/---
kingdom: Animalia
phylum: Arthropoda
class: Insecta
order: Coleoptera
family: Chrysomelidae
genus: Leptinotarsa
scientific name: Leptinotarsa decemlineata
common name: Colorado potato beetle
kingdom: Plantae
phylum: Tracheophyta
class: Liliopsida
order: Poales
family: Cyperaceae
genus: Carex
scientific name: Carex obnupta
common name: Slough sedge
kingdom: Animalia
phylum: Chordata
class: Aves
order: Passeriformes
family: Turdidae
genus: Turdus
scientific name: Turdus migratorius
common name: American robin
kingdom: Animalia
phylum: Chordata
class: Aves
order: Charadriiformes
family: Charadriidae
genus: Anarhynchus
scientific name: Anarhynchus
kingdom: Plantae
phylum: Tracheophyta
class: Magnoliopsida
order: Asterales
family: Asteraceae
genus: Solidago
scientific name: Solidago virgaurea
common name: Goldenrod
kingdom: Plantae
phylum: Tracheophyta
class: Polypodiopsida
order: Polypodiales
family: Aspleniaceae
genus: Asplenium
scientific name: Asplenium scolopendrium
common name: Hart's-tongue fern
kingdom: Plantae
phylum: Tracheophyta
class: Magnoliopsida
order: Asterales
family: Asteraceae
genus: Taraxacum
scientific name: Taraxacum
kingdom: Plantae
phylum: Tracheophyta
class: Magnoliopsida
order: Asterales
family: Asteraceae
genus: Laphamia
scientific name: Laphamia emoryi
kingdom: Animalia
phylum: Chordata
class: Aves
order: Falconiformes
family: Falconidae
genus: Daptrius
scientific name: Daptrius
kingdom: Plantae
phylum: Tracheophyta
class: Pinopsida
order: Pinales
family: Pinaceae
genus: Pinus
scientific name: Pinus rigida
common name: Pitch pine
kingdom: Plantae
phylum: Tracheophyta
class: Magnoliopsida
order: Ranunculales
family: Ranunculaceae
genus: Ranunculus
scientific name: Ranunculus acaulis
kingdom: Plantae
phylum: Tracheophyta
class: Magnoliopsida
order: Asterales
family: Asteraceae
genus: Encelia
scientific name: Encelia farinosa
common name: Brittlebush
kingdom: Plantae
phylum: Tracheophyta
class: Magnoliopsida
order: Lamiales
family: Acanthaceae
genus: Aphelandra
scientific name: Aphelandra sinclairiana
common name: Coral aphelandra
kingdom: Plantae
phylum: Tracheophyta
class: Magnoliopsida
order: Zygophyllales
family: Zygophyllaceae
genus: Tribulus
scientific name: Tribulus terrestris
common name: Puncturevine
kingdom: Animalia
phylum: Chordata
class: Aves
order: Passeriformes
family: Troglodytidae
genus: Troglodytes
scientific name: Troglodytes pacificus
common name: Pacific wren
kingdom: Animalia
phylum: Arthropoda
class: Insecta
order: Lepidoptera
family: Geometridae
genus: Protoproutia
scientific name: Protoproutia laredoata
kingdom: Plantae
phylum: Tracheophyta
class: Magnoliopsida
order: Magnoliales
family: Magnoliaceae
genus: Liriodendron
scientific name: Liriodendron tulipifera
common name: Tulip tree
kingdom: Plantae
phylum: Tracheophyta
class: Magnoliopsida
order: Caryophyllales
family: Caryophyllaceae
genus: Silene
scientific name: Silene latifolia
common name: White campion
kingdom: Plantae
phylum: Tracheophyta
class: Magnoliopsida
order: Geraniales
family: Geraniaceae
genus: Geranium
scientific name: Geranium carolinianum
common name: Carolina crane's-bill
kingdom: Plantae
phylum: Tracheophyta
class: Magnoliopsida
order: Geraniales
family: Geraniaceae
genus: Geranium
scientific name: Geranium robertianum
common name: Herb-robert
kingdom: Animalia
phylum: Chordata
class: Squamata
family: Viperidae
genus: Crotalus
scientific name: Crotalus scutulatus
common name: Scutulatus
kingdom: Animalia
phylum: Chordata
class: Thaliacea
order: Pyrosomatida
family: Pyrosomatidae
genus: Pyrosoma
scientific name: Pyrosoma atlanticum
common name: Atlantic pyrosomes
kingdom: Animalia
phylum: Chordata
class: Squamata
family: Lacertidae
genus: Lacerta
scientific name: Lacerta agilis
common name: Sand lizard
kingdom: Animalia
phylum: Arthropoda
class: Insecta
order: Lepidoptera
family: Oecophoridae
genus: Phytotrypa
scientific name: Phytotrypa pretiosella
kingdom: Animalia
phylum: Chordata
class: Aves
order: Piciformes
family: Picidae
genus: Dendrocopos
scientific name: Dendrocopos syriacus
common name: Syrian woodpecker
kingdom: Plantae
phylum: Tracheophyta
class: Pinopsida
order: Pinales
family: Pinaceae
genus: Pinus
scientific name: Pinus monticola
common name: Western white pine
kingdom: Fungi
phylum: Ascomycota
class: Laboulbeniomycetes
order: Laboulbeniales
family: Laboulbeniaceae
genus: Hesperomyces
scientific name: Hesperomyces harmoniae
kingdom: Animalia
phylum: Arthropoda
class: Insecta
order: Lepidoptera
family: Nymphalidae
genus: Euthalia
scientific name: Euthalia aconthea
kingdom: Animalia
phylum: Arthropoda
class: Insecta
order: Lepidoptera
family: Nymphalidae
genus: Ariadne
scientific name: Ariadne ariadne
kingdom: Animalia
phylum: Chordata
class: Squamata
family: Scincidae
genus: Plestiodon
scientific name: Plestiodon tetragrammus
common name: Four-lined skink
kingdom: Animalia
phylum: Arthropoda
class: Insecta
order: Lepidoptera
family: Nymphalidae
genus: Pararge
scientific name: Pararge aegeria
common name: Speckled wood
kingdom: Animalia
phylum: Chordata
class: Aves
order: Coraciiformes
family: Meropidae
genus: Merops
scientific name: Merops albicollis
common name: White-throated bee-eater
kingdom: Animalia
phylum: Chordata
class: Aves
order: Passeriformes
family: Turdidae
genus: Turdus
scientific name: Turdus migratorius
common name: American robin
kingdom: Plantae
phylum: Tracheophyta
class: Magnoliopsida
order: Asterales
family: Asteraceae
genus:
\---
Return every taxonomy line in the data above verbatim and in the original order.

kingdom: Animalia
phylum: Arthropoda
class: Insecta
order: Coleoptera
family: Chrysomelidae
genus: Leptinotarsa
scientific name: Leptinotarsa decemlineata
common name: Colorado potato beetle
kingdom: Plantae
phylum: Tracheophyta
class: Liliopsida
order: Poales
family: Cyperaceae
genus: Carex
scientific name: Carex obnupta
common name: Slough sedge
kingdom: Animalia
phylum: Chordata
class: Aves
order: Passeriformes
family: Turdidae
genus: Turdus
scientific name: Turdus migratorius
common name: American robin
kingdom: Animalia
phylum: Chordata
class: Aves
order: Charadriiformes
family: Charadriidae
genus: Anarhynchus
scientific name: Anarhynchus
kingdom: Plantae
phylum: Tracheophyta
class: Magnoliopsida
order: Asterales
family: Asteraceae
genus: Solidago
scientific name: Solidago virgaurea
common name: Goldenrod
kingdom: Plantae
phylum: Tracheophyta
class: Polypodiopsida
order: Polypodiales
family: Aspleniaceae
genus: Asplenium
scientific name: Asplenium scolopendrium
common name: Hart's-tongue fern
kingdom: Plantae
phylum: Tracheophyta
class: Magnoliopsida
order: Asterales
family: Asteraceae
genus: Taraxacum
scientific name: Taraxacum
kingdom: Plantae
phylum: Tracheophyta
class: Magnoliopsida
order: Asterales
family: Asteraceae
genus: Laphamia
scientific name: Laphamia emoryi
kingdom: Animalia
phylum: Chordata
class: Aves
order: Falconiformes
family: Falconidae
genus: Daptrius
scientific name: Daptrius
kingdom: Plantae
phylum: Tracheophyta
class: Pinopsida
order: Pinales
family: Pinaceae
genus: Pinus
scientific name: Pinus rigida
common name: Pitch pine
kingdom: Plantae
phylum: Tracheophyta
class: Magnoliopsida
order: Ranunculales
family: Ranunculaceae
genus: Ranunculus
scientific name: Ranunculus acaulis
kingdom: Plantae
phylum: Tracheophyta
class: Magnoliopsida
order: Asterales
family: Asteraceae
genus: Encelia
scientific name: Encelia farinosa
common name: Brittlebush
kingdom: Plantae
phylum: Tracheophyta
class: Magnoliopsida
order: Lamiales
family: Acanthaceae
genus: Aphelandra
scientific name: Aphelandra sinclairiana
common name: Coral aphelandra
kingdom: Plantae
phylum: Tracheophyta
class: Magnoliopsida
order: Zygophyllales
family: Zygophyllaceae
genus: Tribulus
scientific name: Tribulus terrestris
common name: Puncturevine
kingdom: Animalia
phylum: Chordata
class: Aves
order: Passeriformes
family: Troglodytidae
genus: Troglodytes
scientific name: Troglodytes pacificus
common name: Pacific wren
kingdom: Animalia
phylum: Arthropoda
class: Insecta
order: Lepidoptera
family: Geometridae
genus: Protoproutia
scientific name: Protoproutia laredoata
kingdom: Plantae
phylum: Tracheophyta
class: Magnoliopsida
order: Magnoliales
family: Magnoliaceae
genus: Liriodendron
scientific name: Liriodendron tulipifera
common name: Tulip tree
kingdom: Plantae
phylum: Tracheophyta
class: Magnoliopsida
order: Caryophyllales
family: Caryophyllaceae
genus: Silene
scientific name: Silene latifolia
common name: White campion
kingdom: Plantae
phylum: Tracheophyta
class: Magnoliopsida
order: Geraniales
family: Geraniaceae
genus: Geranium
scientific name: Geranium carolinianum
common name: Carolina crane's-bill
kingdom: Plantae
phylum: Tracheophyta
class: Magnoliopsida
order: Geraniales
family: Geraniaceae
genus: Geranium
scientific name: Geranium robertianum
common name: Herb-robert
kingdom: Animalia
phylum: Chordata
class: Squamata
family: Viperidae
genus: Crotalus
scientific name: Crotalus scutulatus
common name: Scutulatus
kingdom: Animalia
phylum: Chordata
class: Thaliacea
order: Pyrosomatida
family: Pyrosomatidae
genus: Pyrosoma
scientific name: Pyrosoma atlanticum
common name: Atlantic pyrosomes
kingdom: Animalia
phylum: Chordata
class: Squamata
family: Lacertidae
genus: Lacerta
scientific name: Lacerta agilis
common name: Sand lizard
kingdom: Animalia
phylum: Arthropoda
class: Insecta
order: Lepidoptera
family: Oecophoridae
genus: Phytotrypa
scientific name: Phytotrypa pretiosella
kingdom: Animalia
phylum: Chordata
class: Aves
order: Piciformes
family: Picidae
genus: Dendrocopos
scientific name: Dendrocopos syriacus
common name: Syrian woodpecker
kingdom: Plantae
phylum: Tracheophyta
class: Pinopsida
order: Pinales
family: Pinaceae
genus: Pinus
scientific name: Pinus monticola
common name: Western white pine
kingdom: Fungi
phylum: Ascomycota
class: Laboulbeniomycetes
order: Laboulbeniales
family: Laboulbeniaceae
genus: Hesperomyces
scientific name: Hesperomyces harmoniae
kingdom: Animalia
phylum: Arthropoda
class: Insecta
order: Lepidoptera
family: Nymphalidae
genus: Euthalia
scientific name: Euthalia aconthea
kingdom: Animalia
phylum: Arthropoda
class: Insecta
order: Lepidoptera
family: Nymphalidae
genus: Ariadne
scientific name: Ariadne ariadne
kingdom: Animalia
phylum: Chordata
class: Squamata
family: Scincidae
genus: Plestiodon
scientific name: Plestiodon tetragrammus
common name: Four-lined skink
kingdom: Animalia
phylum: Arthropoda
class: Insecta
order: Lepidoptera
family: Nymphalidae
genus: Pararge
scientific name: Pararge aegeria
common name: Speckled wood
kingdom: Animalia
phylum: Chordata
class: Aves
order: Coraciiformes
family: Meropidae
genus: Merops
scientific name: Merops albicollis
common name: White-throated bee-eater
kingdom: Animalia
phylum: Chordata
class: Aves
order: Passeriformes
family: Turdidae
genus: Turdus
scientific name: Turdus migratorius
common name: American robin
kingdom: Plantae
phylum: Tracheophyta
class: Magnoliopsida
order: Asterales
family: Asteraceae
genus:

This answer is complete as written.